PASSAGE PROVIDED>

= Beginning of Section =

3) That your own counter-example backfires, since genea taute is compared to the Ninevites, a people, not to a specific generation of Ninevites. You've at least tried to argue this point, but to my mind you have not yet done so successfully.
4) That Sha'ul apparently understood the defining phrase "seeks after a sign" to refer to the Jewish people as a whole (contrasted with the Greeks as a whole) rather than simply as the trait of one generation pitted against the next. Your attempts to argue this point so far indicate that you have not understood it.
God bless.
Sure, I would agree with that. There are several cases of Gentiles being in saved throughout the OT. Caleb, Ruth and Rahab were Gentiles but chose to live under the OT legalistic system. But this system was imperfect. Naaman was also a Gentile believer but asked forgiveness for not being able to follow through with the laws (such as going with the king into pagan temples).
I wouldn't argue that the beginning of the church started at Pentacost. But it evolved. It took 10 chapters in Acts to get to the inclusion of the Gentiles.
That would make you a... dispensationalist.
Not necessarily. Progressive revelation exists within Reformed eschatologies as well.
Call it what you want. It's still dispensationalism.
I can’t be online much longer, but just a quick observation based on the last week of preterist discussion.
It seems to me that preterist theology is exactly the same as dispensational premillennial theology with an argument over when the return of Jesus took place. Preterists say 70AD, partial preterists say it was sorta 70AD, and premill’s say it’s yet future.
Take premill theology and assume Jesus returned in 70AD and Allegorize/symbolize everything that follows and the similarities are astonishing.
The dividing point is the quasi or real coming of Jesus in 70AD. Which....of course....did not happen. (Acts 1)
Whoa. I'm not a preterist - certainly not full, and probably not partial, but this cannot stand. Ac. 1 has little to add to the discussion, since it was written before 70 A.D., and only talks about the Second Coming, not the judgment and arrival of the Kingdom.
Let's not introduce extraneous proof-texts.
Acts 1 says that “this Jesus will return in “like manner.”...
Exegesis of the passage shows that means: “in exactly the same way...”
The fundamental difference between Dispensationalism and Covenant Theology in that respect is that in the former each section of the building looks markedly and jarringly different from the section beneath it.
No, it's not. Dispensationalists haven't cornered the market on progressive revelation. It predated them by a significant amount of time.
Progressive revelationists are dispensationalists.
Just for clarification, is there a reason you don't capitalize "dispensationalists" in this conversation? I'd hate to be the victim of yet another word game.
And at what point do you divide the "ages"? Are their 3 ages? 10 ages? 7 ages? What day did they start on and when did they finish?
The scriptures show God working with man and that works takes time. The great flood took 40 days and nights, the formulation of the world took 6 day (7 if you want to count the day of rest), and moving Israel out of Egypt took hundreds of years. Moving the covenant from the Jews to include all men wasn't transformed overnight at Pentecost. While Pentecost was a significant point in time and the beginning of the church, there was still a maturation process to complete. And it should be noted that it wasn't God fault. It took the Jewish believers a while to understand and accept.
I'm certainly not a dispensationalist nor do I want to be associated with that.

= End of Section =

ACTIONS TO TAKE>
1) In the forum discussion, how many chapters of Acts did it take to reach the inclusion of the Gentiles?
2) Please list every individual the forum discussion identifies as a Gentile.
These items come from a separate source.

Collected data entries

= Beginning of Section =

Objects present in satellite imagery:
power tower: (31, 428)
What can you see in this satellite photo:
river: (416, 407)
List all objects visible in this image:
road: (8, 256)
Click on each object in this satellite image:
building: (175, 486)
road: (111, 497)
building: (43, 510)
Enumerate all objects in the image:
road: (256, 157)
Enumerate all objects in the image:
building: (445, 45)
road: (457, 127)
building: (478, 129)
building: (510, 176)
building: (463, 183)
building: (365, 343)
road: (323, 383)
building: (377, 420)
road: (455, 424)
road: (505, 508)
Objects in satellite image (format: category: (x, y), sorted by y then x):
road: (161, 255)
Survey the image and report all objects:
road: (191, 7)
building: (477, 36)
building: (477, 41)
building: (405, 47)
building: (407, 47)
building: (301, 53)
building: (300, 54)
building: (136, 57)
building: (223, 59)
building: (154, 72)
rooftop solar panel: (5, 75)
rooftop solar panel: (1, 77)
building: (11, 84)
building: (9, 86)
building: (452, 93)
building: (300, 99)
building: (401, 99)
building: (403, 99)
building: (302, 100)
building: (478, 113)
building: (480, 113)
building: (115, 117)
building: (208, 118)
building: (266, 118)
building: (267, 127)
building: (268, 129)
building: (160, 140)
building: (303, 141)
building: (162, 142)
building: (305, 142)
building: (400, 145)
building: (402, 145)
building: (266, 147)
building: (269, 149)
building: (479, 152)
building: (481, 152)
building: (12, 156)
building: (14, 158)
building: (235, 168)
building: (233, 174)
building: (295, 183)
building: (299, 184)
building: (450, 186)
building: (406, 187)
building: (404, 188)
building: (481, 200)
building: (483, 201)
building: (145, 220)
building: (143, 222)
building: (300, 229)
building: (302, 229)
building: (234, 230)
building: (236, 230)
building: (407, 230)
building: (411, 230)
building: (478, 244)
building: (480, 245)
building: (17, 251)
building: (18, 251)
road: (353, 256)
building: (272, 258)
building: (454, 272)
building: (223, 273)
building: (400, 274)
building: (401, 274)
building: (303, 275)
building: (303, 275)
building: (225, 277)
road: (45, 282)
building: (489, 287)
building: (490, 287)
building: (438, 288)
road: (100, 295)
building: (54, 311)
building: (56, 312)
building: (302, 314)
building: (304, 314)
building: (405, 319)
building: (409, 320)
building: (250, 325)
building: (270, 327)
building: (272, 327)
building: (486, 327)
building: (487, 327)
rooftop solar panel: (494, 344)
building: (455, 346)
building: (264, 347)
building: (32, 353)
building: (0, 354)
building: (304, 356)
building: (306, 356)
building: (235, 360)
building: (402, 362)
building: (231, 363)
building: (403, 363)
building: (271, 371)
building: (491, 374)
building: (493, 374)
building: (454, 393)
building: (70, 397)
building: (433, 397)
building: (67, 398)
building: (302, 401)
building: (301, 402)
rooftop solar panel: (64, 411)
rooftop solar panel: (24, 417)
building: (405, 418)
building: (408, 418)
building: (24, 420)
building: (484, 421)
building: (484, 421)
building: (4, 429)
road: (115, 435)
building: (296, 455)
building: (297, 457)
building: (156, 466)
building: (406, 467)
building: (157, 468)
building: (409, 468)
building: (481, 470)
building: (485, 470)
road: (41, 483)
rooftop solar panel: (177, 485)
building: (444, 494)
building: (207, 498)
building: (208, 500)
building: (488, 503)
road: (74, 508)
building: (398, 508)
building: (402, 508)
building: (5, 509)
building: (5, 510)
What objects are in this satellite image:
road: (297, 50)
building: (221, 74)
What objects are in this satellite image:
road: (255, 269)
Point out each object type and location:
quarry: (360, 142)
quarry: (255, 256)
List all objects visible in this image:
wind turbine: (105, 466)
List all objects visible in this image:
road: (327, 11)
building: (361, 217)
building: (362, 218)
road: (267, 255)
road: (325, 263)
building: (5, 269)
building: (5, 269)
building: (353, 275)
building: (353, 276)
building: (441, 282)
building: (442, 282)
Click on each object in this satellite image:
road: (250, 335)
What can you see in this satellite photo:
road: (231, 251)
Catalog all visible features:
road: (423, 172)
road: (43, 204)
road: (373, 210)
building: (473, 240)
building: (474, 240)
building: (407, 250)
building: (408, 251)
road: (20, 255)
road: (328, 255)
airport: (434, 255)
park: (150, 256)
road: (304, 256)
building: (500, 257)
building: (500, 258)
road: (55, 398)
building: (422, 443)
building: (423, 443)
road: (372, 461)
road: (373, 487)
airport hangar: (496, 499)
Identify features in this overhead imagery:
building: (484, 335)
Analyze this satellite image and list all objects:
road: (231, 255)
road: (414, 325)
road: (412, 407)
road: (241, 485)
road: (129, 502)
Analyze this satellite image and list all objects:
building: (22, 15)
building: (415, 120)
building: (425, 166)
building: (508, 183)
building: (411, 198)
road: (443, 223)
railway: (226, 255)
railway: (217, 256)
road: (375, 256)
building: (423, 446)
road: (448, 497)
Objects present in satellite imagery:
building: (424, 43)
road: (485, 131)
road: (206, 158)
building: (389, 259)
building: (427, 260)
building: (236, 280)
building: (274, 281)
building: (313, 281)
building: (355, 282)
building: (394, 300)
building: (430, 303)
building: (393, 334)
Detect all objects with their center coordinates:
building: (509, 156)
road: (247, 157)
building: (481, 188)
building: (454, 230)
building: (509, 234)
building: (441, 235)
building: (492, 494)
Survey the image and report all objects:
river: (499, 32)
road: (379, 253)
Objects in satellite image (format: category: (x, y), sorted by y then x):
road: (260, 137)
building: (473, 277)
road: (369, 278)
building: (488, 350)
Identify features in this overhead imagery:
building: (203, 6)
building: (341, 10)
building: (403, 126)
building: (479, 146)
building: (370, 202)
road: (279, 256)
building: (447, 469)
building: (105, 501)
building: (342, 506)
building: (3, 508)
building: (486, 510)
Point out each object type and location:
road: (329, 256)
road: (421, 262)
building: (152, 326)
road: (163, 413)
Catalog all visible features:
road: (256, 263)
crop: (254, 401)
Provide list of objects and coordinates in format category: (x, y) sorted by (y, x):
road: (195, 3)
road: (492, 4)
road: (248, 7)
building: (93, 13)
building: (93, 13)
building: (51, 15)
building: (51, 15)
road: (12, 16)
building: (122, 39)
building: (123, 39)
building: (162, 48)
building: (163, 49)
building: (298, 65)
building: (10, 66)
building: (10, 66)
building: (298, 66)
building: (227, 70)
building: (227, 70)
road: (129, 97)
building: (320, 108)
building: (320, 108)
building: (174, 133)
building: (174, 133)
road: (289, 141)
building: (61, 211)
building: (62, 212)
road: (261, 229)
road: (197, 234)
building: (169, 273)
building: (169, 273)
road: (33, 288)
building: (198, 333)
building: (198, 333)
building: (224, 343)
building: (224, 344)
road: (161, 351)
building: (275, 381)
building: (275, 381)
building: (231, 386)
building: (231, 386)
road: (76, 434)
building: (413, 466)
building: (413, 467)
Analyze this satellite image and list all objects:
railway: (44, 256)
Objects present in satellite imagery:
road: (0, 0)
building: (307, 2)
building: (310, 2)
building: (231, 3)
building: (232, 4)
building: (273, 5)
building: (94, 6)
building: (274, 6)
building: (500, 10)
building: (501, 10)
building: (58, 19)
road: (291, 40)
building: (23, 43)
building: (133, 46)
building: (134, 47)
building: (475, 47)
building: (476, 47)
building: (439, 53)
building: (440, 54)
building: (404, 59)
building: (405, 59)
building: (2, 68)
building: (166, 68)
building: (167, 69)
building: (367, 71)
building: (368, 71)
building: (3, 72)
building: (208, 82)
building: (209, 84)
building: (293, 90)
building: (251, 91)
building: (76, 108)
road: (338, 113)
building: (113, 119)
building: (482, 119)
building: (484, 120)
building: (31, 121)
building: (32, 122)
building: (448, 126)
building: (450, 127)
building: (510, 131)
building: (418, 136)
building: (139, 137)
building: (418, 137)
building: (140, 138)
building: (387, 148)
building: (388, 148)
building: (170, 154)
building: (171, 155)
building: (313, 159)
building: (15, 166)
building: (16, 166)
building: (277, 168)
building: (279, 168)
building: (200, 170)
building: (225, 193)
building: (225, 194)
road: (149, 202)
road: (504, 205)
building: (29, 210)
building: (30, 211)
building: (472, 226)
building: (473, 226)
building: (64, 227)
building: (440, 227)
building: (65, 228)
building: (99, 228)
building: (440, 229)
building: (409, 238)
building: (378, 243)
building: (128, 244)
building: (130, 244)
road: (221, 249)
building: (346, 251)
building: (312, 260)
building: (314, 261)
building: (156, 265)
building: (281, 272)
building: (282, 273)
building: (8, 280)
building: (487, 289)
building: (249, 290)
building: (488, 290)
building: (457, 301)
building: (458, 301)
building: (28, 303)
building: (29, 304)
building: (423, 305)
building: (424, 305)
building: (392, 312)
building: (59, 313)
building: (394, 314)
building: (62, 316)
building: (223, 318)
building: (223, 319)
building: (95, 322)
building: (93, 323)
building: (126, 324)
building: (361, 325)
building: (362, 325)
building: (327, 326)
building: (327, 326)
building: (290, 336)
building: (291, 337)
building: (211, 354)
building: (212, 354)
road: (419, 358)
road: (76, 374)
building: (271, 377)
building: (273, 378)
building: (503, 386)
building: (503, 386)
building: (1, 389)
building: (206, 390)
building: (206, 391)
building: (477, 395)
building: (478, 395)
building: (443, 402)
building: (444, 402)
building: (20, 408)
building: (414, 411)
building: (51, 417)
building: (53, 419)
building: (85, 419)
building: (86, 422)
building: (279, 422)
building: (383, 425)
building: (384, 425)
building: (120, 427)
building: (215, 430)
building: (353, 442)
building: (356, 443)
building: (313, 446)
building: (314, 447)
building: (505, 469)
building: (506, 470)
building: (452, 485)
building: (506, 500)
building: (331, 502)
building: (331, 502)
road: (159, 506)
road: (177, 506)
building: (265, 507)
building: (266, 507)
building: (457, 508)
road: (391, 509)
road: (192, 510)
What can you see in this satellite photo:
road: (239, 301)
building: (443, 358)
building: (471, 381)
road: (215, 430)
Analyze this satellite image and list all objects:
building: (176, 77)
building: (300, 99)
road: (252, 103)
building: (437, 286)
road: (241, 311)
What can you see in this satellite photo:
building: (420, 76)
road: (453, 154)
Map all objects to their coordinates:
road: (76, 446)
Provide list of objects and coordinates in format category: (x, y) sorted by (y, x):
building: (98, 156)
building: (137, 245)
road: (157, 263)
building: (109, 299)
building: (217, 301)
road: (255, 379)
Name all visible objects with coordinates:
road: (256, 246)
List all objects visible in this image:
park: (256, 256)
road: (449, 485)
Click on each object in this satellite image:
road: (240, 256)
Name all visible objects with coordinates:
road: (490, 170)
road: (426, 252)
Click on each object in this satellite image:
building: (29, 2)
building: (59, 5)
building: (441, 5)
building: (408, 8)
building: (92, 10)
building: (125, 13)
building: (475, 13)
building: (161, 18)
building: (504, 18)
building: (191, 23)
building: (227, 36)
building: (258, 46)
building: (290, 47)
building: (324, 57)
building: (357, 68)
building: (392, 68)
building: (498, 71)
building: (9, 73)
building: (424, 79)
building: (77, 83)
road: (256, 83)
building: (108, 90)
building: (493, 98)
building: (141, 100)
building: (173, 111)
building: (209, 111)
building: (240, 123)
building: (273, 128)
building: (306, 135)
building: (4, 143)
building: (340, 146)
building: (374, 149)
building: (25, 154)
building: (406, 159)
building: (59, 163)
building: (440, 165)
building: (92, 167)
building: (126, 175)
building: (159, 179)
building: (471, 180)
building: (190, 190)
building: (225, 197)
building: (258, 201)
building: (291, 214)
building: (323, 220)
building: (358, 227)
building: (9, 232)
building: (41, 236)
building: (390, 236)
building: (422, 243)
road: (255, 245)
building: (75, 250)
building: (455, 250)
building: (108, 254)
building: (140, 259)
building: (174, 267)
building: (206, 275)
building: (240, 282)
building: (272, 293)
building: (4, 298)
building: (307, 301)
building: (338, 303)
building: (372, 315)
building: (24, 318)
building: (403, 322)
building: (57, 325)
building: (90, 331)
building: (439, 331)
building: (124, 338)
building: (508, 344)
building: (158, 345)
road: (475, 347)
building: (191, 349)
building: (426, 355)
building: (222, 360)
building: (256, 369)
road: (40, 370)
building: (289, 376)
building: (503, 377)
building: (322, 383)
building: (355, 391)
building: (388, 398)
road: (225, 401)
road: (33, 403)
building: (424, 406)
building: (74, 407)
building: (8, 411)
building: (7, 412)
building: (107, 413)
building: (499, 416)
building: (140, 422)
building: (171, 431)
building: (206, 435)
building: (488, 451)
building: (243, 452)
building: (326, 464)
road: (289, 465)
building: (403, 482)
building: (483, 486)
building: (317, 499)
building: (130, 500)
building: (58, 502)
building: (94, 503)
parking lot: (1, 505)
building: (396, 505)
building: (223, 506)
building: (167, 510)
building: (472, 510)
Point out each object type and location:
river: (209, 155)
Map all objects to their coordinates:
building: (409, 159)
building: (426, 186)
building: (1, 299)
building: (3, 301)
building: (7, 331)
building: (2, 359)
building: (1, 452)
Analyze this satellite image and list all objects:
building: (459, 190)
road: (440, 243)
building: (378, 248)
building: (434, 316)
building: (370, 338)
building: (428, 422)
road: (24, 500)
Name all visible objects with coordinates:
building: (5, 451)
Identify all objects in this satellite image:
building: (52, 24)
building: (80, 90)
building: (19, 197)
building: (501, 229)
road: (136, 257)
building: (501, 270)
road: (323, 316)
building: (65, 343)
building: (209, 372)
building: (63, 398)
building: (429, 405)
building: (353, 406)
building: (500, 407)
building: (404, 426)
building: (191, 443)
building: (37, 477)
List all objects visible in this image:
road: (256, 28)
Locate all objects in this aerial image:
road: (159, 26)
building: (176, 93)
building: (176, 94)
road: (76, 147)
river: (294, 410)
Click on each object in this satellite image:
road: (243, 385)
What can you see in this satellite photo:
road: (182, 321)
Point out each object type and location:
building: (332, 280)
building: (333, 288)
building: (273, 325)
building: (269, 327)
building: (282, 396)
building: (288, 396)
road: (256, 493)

= End of Section =

SOLUTIONS BELOW>
1) 10 chapters.

2) Caleb, Ruth, Rahab, Naaman